I expect things will be well beyond just hints by the time I return to New York — the forsythia was beginning to bloom I noticed as I headed to the airport — but just last weekend, there were the first signs that really, maybe spring was finally here after the persistent winter.
Spring may have slipped in while we were all looking at the snow that fell east of us (sorry, Connecticut). Our little spring is flowing great guns but we’re going to be digging it out a little to form a grotto. I visualise something like a Brigit well. I have new wellies and everything.
We have a new weeping willow. It’s wee yet but I’m sure it will grow well down in the swampy area. We’re trying to make paths around through the dry bits, down to the area where Bertie says we should have a Japanese tea house (but I think we should have the pirate ship that I saw at the shed place on route 9).

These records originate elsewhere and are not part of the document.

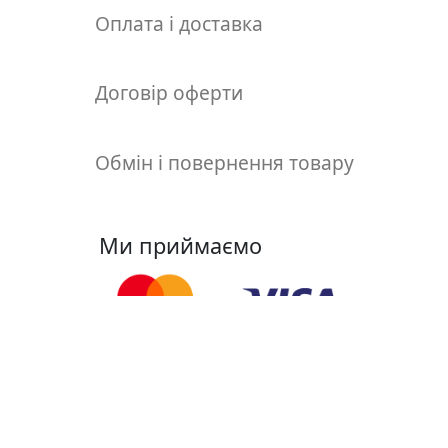
т
Оплата і доставка
а
е
т
Договір оферти
ю
д
н
Обмін і повернення товару
и
к
и
Ми приймаємо
П
о
з
о
л
Ми у соцмережах
о
т
а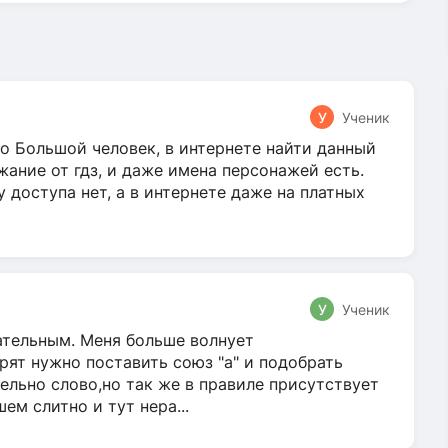
У
Ученик
о Большой человек, в интернете найти данный
жание от гдз, и даже имена персонажей есть.
у доступа нет, а в интернете даже на платных
У
Ученик
гательным. Меня больше волнует
ят нужно поставить союз "а" и подобрать
ельно слово,но так же в правиле присутствует
м слитно и тут нера...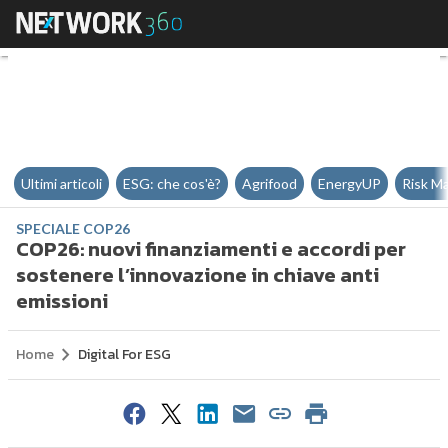
COP26: nuovi finanziamenti e acc
Ultimi articoli
ESG: che cos'è?
Agrifood
EnergyUP
Risk M
SPECIALE COP26
COP26: nuovi finanziamenti e accordi per
sostenere l’innovazione in chiave anti
emissioni
Home
Digital For ESG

It’s funny: when we were kids the spring floods would make an impromptu stream flow from the huge maple out back all the way down to the giant willow tree in the field beside the house. Nothing would entertain us more than building dams and sailing little boats while it lasted. So were we unconsciously drawn to this place by that sense memory? Doubtless so.
April finds its way through the undergrowth from the skunk cabbage down in the wetlands and the daffodils and tulips up the hill. Time to be planting and clearing away what fell over the winter. New growth, renewed life and hope — we all need it.